Open mds1 opened 4 months ago

mds1 commented 4 months ago

Component

Forge

Describe the feature you would like

The main use case for this is when one contract is close to the size limit—compile the large contract with 1 optimizer run (which minimizes code size) and compile the rest with larger values of optimizer runs.

In https://github.com/foundry-rs/foundry/issues/3062 we were tracking this and had a potential UX but that issue was closed by the inline config PR, so I think we lost track of this feature request? Either way, the idea was :

# In our default solidity profile we apply 10M optimizer runs.
[profile.default.solidity]
optimizer = true
optimizer-runs = 10_000_000

# But we have one really big contract, so we use 1 optimizer run to minimize
# its size.
[profile.default.solidity.minimize_size]
optimizer = true
optimizer-runs = 1
match-contract = "MyBigContract" # all match flags supported

Hardhat has supported this for a long time, as seen here:

module.exports = {
  solidity: {
    compilers: [...],
    overrides: {
      "contracts/Foo.sol": {
        version: "0.5.5",
        settings: { }
      }
    }
  }
}

Additional context

No response

jubeira commented 4 months ago

This would be great.

There are a lot of settings that affect compile time (e.g. via_ir flag) that make development easier in some cases, but applying them to every contract becomes a huge pain in terms of performance. Being able to isolate these settings to specific contracts would be awesome.

sakulstra commented 3 months ago

would it be possible to also support this inline (like on #3062) opposed to on foundry.toml?

jubeira commented 3 months ago

I'd like to rephrase https://github.com/foundry-rs/foundry/issues/7720#issuecomment-2078052963.

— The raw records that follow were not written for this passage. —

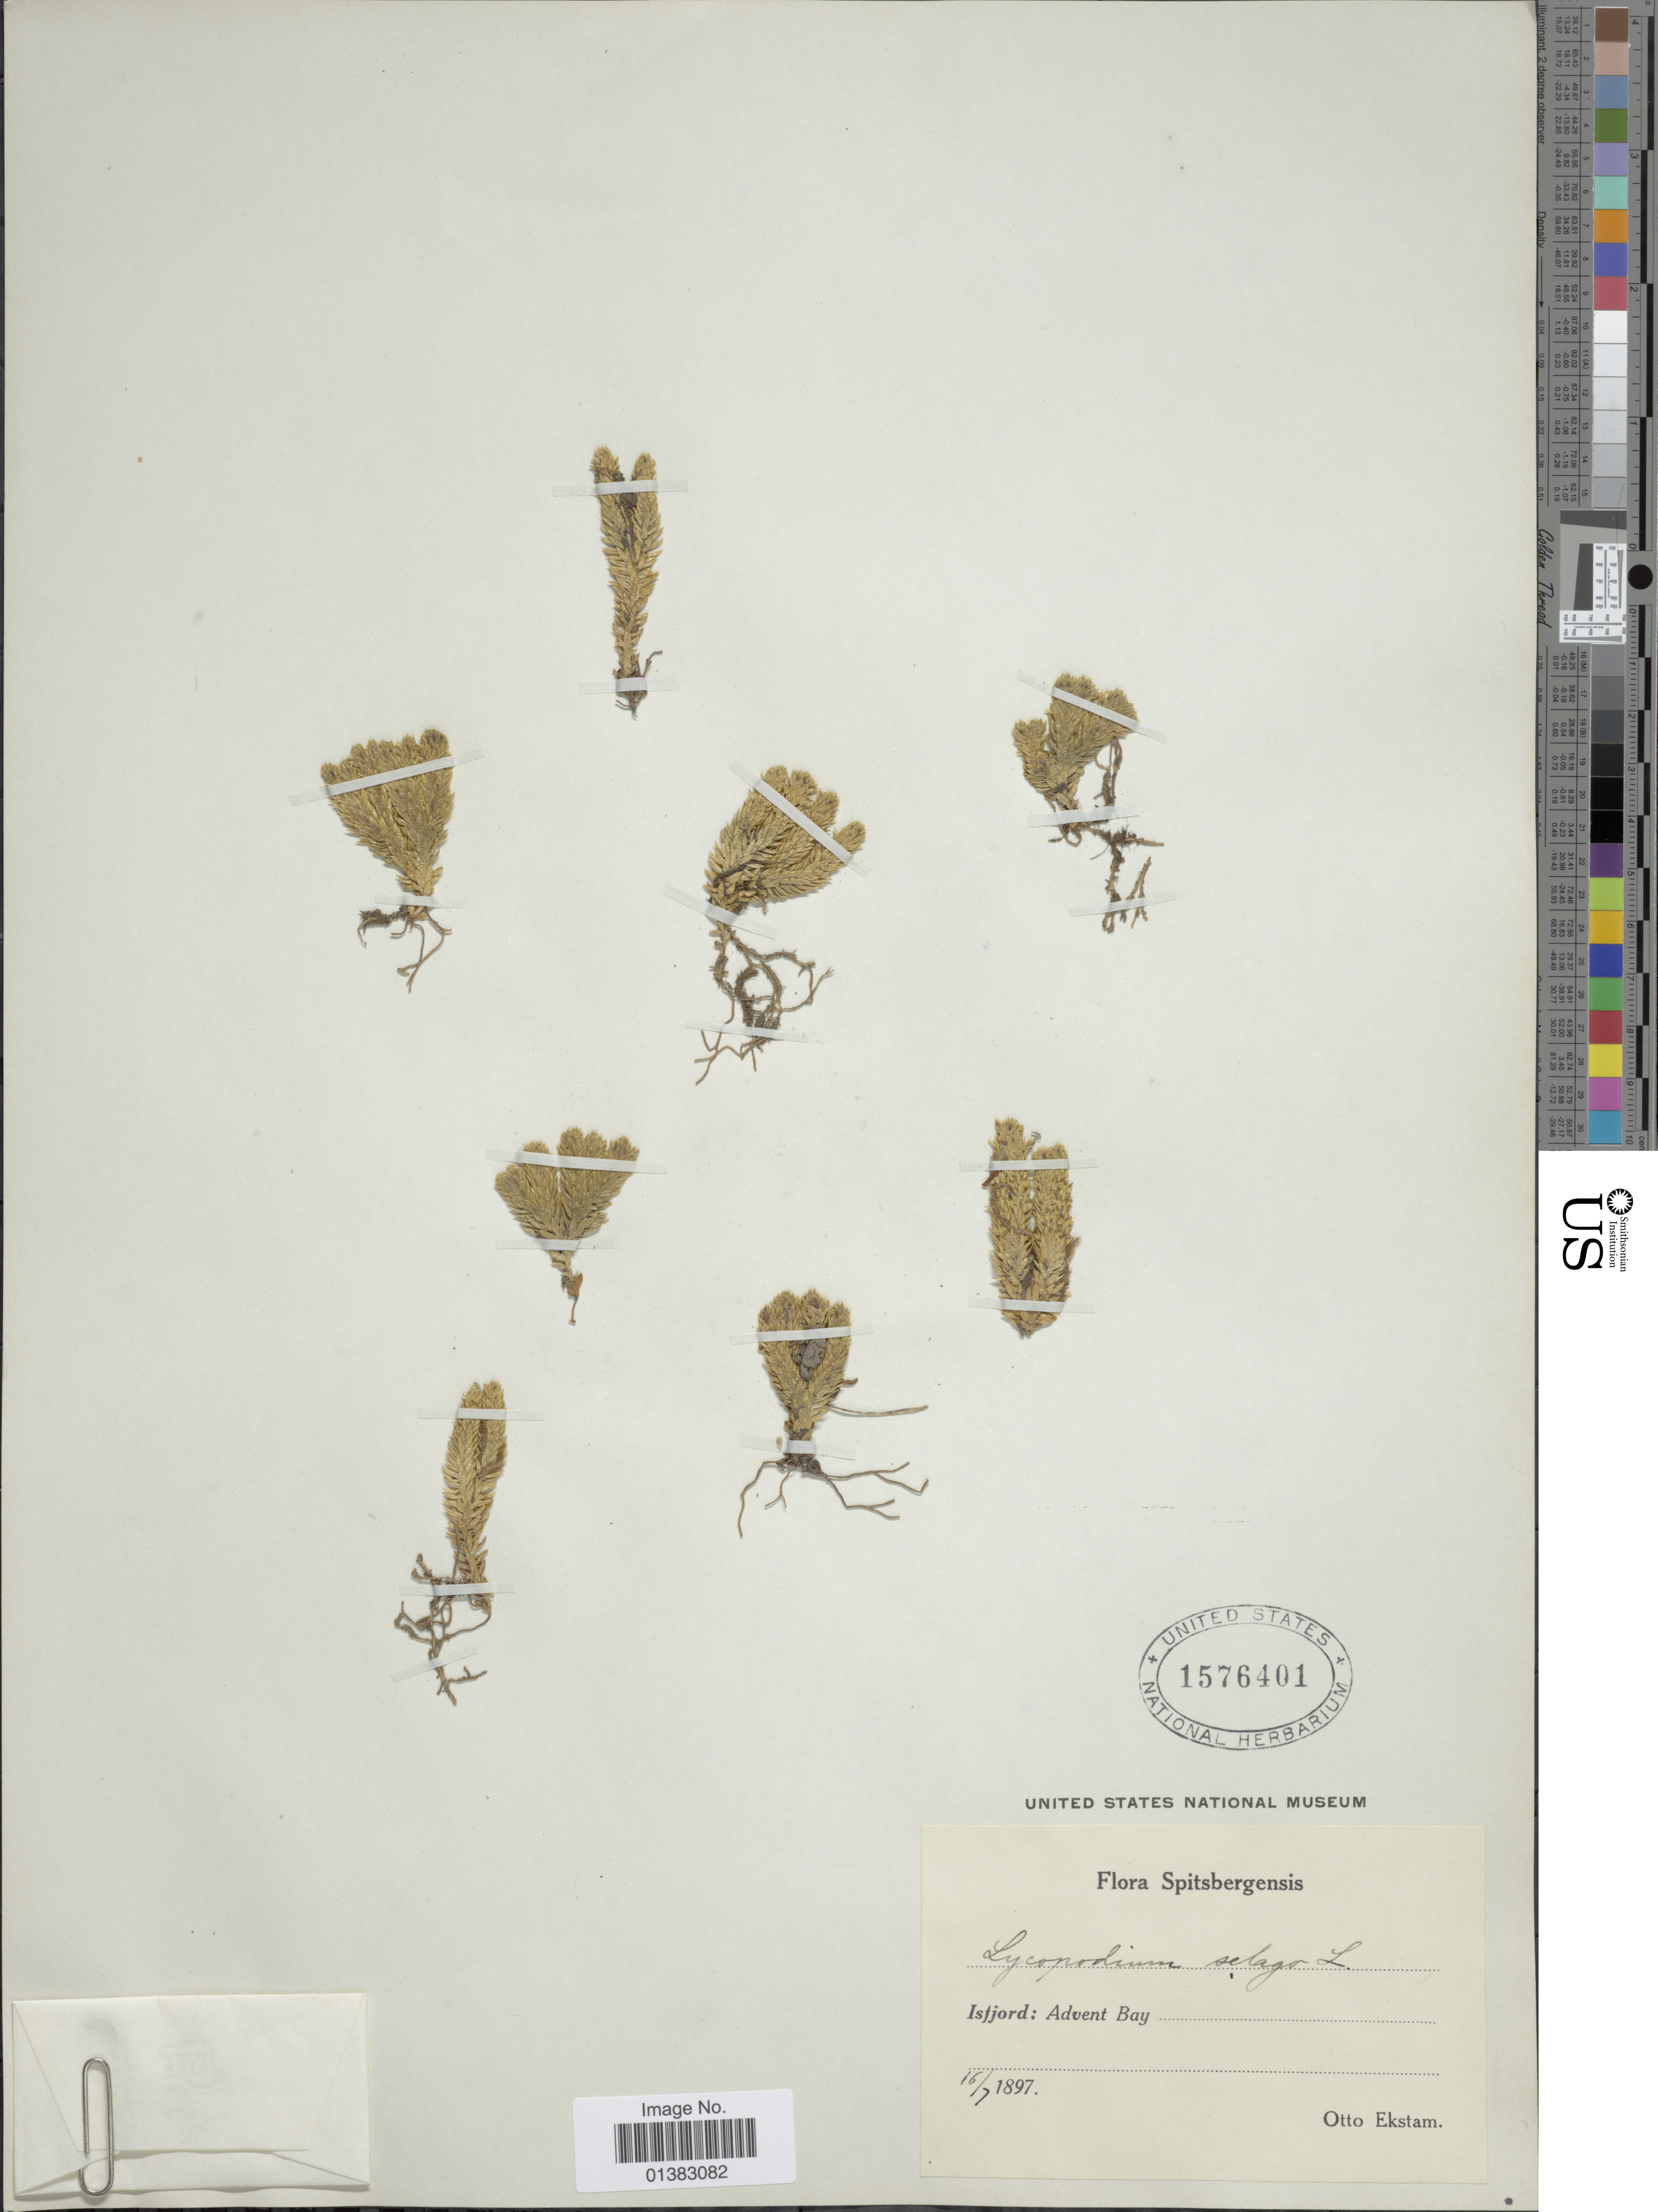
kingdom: Plantae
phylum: Tracheophyta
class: Lycopodiopsida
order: Lycopodiales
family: Lycopodiaceae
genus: Huperzia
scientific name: Huperzia selago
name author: (L.) Bernh. ex Schrank & Mart.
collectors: O. Ekstam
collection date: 1897-07-16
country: Norway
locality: Spitsbergensis, Isfjord: Advent Bay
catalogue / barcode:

via_ir seems to be superior in every sense compared to the default pipeline: it produces denser bytecode, lower gas costs, and less frequent stack-too-deep issues. The only reason we are not using it as a default in our project is because compiling every contract (including forge tests) with the flag becomes painfully slow, making the dev UX pretty bad.

We don't care that much about gas savings and bytecode for tests, but having to deal with stack-too-deep issues just to be able to run the tests faster while it could be solved turning on a flag is far from optimal.

Having this feature would allow using via_ir as default just for the contracts that really need it without impacting the compile time for the tests. This would have a great impact on code quality, requiring less unnecessary effort dealing with stack too deep, and also allowing to execute the tests with the actual artifacts that will eventually be deployed to production. In our case at least it'd have a huge impact.